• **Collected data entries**
────

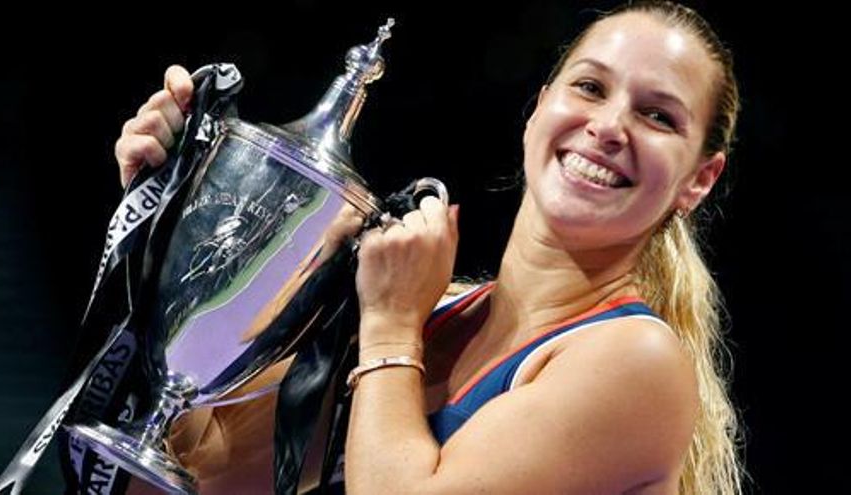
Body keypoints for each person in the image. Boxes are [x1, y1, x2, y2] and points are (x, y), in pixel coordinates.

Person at [114, 1, 744, 493]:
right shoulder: (433, 315)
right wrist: (170, 230)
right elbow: (194, 471)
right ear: (539, 107)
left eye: (658, 117)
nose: (608, 127)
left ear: (699, 179)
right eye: (589, 88)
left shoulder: (636, 359)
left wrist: (388, 325)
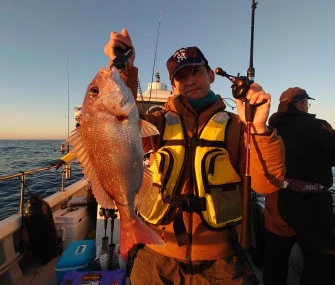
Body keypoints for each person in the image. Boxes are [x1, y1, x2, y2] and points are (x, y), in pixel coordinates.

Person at [104, 28, 286, 284]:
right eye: (180, 76)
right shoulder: (157, 122)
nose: (189, 80)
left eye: (196, 71)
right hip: (156, 259)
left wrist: (257, 127)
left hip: (220, 265)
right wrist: (123, 67)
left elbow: (266, 184)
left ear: (211, 75)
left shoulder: (237, 126)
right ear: (174, 85)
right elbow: (117, 126)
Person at [263, 87, 335, 285]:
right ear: (303, 104)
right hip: (312, 207)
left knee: (275, 259)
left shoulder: (269, 131)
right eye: (307, 103)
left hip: (275, 203)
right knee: (320, 263)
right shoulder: (317, 126)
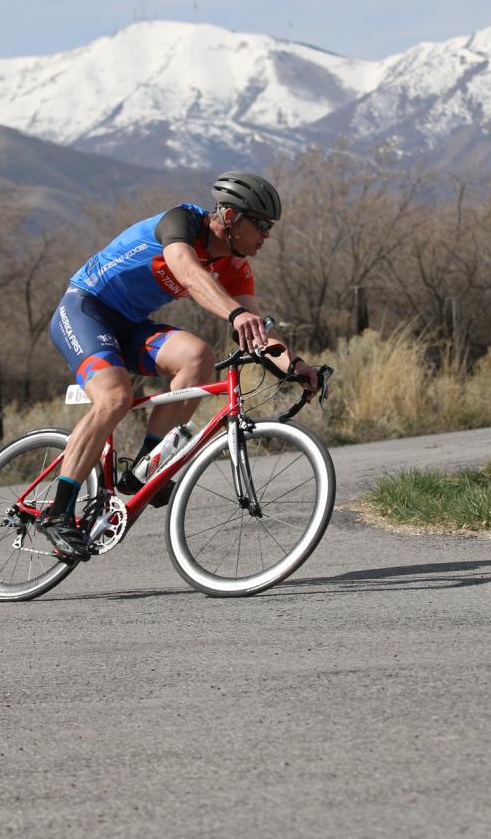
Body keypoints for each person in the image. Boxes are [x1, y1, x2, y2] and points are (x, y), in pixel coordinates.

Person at [40, 170, 323, 560]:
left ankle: (145, 466)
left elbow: (261, 334)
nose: (266, 236)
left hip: (129, 326)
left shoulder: (236, 267)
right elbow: (188, 273)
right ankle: (57, 512)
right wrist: (235, 313)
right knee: (115, 397)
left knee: (198, 357)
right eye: (260, 225)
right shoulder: (181, 223)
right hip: (85, 309)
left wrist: (297, 367)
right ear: (230, 216)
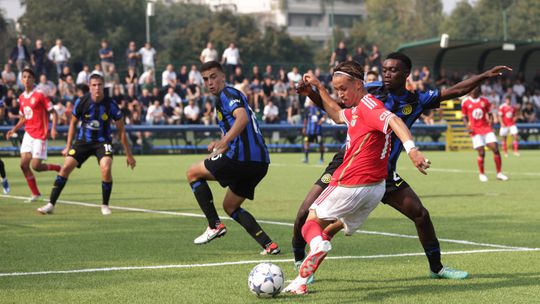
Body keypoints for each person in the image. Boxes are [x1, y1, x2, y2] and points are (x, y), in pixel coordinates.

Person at [290, 53, 511, 285]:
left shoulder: (416, 100)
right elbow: (336, 112)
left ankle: (437, 268)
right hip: (347, 164)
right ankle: (300, 262)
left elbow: (454, 91)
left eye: (393, 70)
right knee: (306, 211)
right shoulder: (369, 91)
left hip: (383, 172)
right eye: (384, 69)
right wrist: (313, 94)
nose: (387, 73)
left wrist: (484, 75)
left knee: (420, 215)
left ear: (406, 74)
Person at [284, 61, 431, 294]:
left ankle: (315, 248)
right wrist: (318, 89)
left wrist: (412, 149)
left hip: (351, 182)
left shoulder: (369, 105)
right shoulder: (357, 109)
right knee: (327, 231)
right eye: (337, 89)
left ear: (359, 85)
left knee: (309, 223)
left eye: (343, 88)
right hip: (375, 189)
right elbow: (336, 114)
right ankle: (301, 282)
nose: (340, 93)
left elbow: (395, 120)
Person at [185, 61, 279, 255]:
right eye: (205, 79)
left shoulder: (228, 94)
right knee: (230, 206)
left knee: (193, 173)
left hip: (242, 159)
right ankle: (268, 244)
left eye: (213, 77)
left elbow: (242, 118)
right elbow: (237, 131)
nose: (210, 82)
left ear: (222, 77)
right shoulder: (225, 100)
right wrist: (221, 144)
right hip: (260, 163)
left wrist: (224, 141)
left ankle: (214, 225)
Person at [37, 73, 136, 215]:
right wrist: (68, 145)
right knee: (65, 168)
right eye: (94, 85)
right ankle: (51, 205)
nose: (97, 88)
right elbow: (73, 123)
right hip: (83, 142)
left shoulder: (111, 105)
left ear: (104, 86)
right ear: (89, 87)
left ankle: (105, 205)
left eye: (100, 85)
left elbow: (121, 131)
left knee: (106, 168)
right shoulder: (82, 101)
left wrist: (129, 154)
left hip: (102, 142)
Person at [5, 68, 61, 202]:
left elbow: (54, 113)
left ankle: (58, 168)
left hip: (40, 135)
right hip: (28, 134)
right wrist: (14, 129)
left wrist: (53, 129)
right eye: (24, 77)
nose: (26, 79)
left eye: (29, 77)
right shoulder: (21, 97)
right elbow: (23, 118)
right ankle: (35, 193)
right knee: (23, 165)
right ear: (21, 80)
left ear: (33, 80)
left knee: (36, 166)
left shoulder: (40, 95)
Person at [462, 87, 509, 182]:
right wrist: (467, 126)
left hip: (486, 128)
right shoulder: (465, 102)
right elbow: (464, 116)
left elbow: (490, 113)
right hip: (475, 130)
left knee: (495, 148)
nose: (475, 90)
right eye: (473, 88)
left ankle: (499, 173)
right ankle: (482, 174)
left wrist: (491, 123)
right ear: (470, 90)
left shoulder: (484, 100)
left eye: (476, 88)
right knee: (481, 152)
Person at [302, 98, 326, 164]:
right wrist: (304, 127)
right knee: (306, 143)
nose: (310, 101)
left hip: (318, 130)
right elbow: (305, 119)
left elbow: (324, 115)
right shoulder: (307, 109)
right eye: (310, 100)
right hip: (309, 130)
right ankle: (306, 158)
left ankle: (321, 158)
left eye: (311, 99)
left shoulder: (319, 108)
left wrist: (322, 120)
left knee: (320, 144)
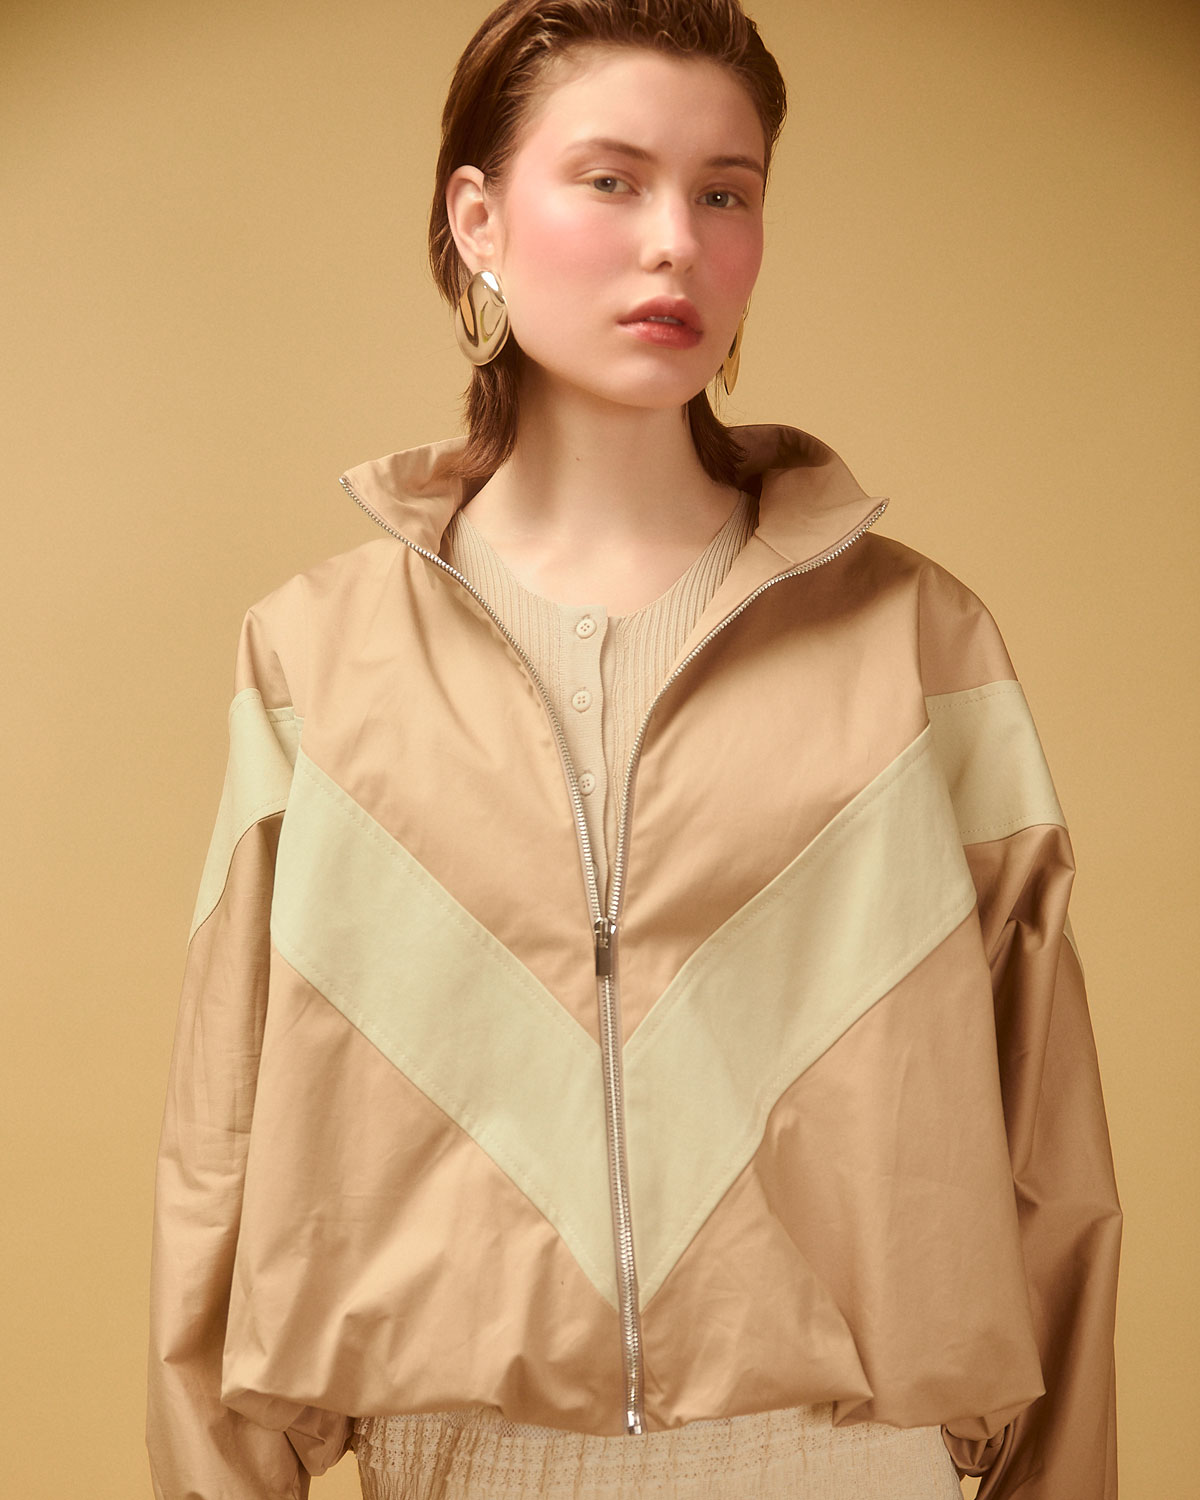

────

• **What is being asked**
Please reproduce the records above exactly, leaving out every picture.

• **Exercise response**
Body keypoints for each person in the image. Boxes are [x1, y1, x2, y2] and points are (x, y), in pixel coordinates.

Person at [114, 1, 744, 493]:
right shoulder: (433, 315)
right wrist: (170, 230)
right elbow: (194, 471)
right ear: (539, 107)
left eye: (658, 117)
nose: (608, 127)
left ear: (699, 179)
right eye: (589, 88)
left shoulder: (636, 359)
left wrist: (388, 325)
Body keypoints for each person in the image. Boxes are [x1, y1, x2, y2] and points are (x, y), in pixel coordinates.

Person at [104, 28, 286, 284]:
right eye: (180, 76)
right shoulder: (157, 122)
nose: (189, 80)
left eye: (196, 71)
right hip: (156, 259)
left wrist: (257, 127)
left hip: (220, 265)
right wrist: (123, 67)
left elbow: (266, 184)
left ear: (211, 75)
left shoulder: (237, 126)
right ear: (174, 85)
right elbow: (117, 126)
Person at [263, 87, 335, 285]:
right ear: (303, 104)
right hip: (312, 207)
left knee: (275, 259)
left shoulder: (269, 131)
right eye: (307, 103)
left hip: (275, 203)
right knee: (320, 263)
right shoulder: (317, 126)
Body keypoints for each person in the image. Boxes are [x1, y1, x2, y2] and points are (x, y), in pixel coordinates.

Person at [40, 170, 323, 560]:
left ankle: (145, 466)
left elbow: (261, 334)
nose: (266, 236)
left hip: (129, 326)
left shoulder: (236, 267)
right elbow: (188, 273)
right ankle: (57, 512)
right wrist: (235, 313)
right knee: (115, 397)
left knee: (198, 357)
right eye: (260, 225)
right shoulder: (181, 223)
right hip: (85, 309)
left wrist: (297, 367)
right ear: (230, 216)
Body keypoints for each person in the image. Boxes are [x1, y1, x2, y2] and points are (x, y), in pixel coordinates.

Person at [290, 53, 511, 285]:
left shoulder: (416, 100)
right elbow: (336, 112)
left ankle: (437, 268)
right hip: (347, 164)
right ankle: (300, 262)
left elbow: (454, 91)
left eye: (393, 70)
right knee: (306, 211)
right shoulder: (369, 91)
left hip: (383, 172)
right eye: (384, 69)
right wrist: (313, 94)
nose: (387, 73)
left wrist: (484, 75)
left knee: (420, 215)
left ear: (406, 74)
Person at [284, 61, 431, 294]:
left ankle: (315, 248)
right wrist: (318, 89)
left wrist: (412, 149)
left hip: (351, 182)
left shoulder: (369, 105)
right shoulder: (357, 109)
right knee: (327, 231)
right eye: (337, 89)
left ear: (359, 85)
left knee: (309, 223)
left eye: (343, 88)
right hip: (375, 189)
right elbow: (336, 114)
right ankle: (301, 282)
nose: (340, 93)
left elbow: (395, 120)
Person at [185, 61, 279, 255]:
right eye: (205, 79)
left shoulder: (228, 94)
right knee: (230, 206)
left knee: (193, 173)
left hip: (242, 159)
right ankle: (268, 244)
left eye: (213, 77)
left elbow: (242, 118)
right elbow: (237, 131)
nose: (210, 82)
left ear: (222, 77)
right shoulder: (225, 100)
right wrist: (221, 144)
right hip: (260, 163)
left wrist: (224, 141)
left ankle: (214, 225)
Person at [37, 73, 136, 215]:
right wrist: (68, 145)
right knee: (65, 168)
right eye: (94, 85)
right ankle: (51, 205)
nose: (97, 88)
right elbow: (73, 123)
right hip: (83, 142)
left shoulder: (111, 105)
left ear: (104, 86)
right ear: (89, 87)
left ankle: (105, 205)
left eye: (100, 85)
left elbow: (121, 131)
left knee: (106, 168)
right shoulder: (82, 101)
left wrist: (129, 154)
left hip: (102, 142)
Person at [5, 68, 61, 202]:
left elbow: (54, 113)
left ankle: (58, 168)
left hip: (40, 135)
right hip: (28, 134)
right wrist: (14, 129)
left wrist: (53, 129)
right eye: (24, 77)
nose: (26, 79)
left eye: (29, 77)
right shoulder: (21, 97)
right elbow: (23, 118)
right ankle: (35, 193)
right knee: (23, 165)
right ear: (21, 80)
left ear: (33, 80)
left knee: (36, 166)
left shoulder: (40, 95)
Person at [462, 87, 509, 182]:
right wrist: (467, 126)
left hip: (486, 128)
right shoulder: (465, 102)
right elbow: (464, 116)
left elbow: (490, 113)
right hip: (475, 130)
left knee: (495, 148)
nose: (475, 90)
right eye: (473, 88)
left ankle: (499, 173)
right ankle: (482, 174)
left wrist: (491, 123)
right ear: (470, 90)
left shoulder: (484, 100)
left eye: (476, 88)
right knee: (481, 152)
Person at [302, 98, 326, 164]:
right wrist: (304, 127)
right knee: (306, 143)
nose: (310, 101)
left hip: (318, 130)
right elbow: (305, 119)
left elbow: (324, 115)
right shoulder: (307, 109)
right eye: (310, 100)
right hip: (309, 130)
right ankle: (306, 158)
left ankle: (321, 158)
left eye: (311, 99)
left shoulder: (319, 108)
left wrist: (322, 120)
left knee: (320, 144)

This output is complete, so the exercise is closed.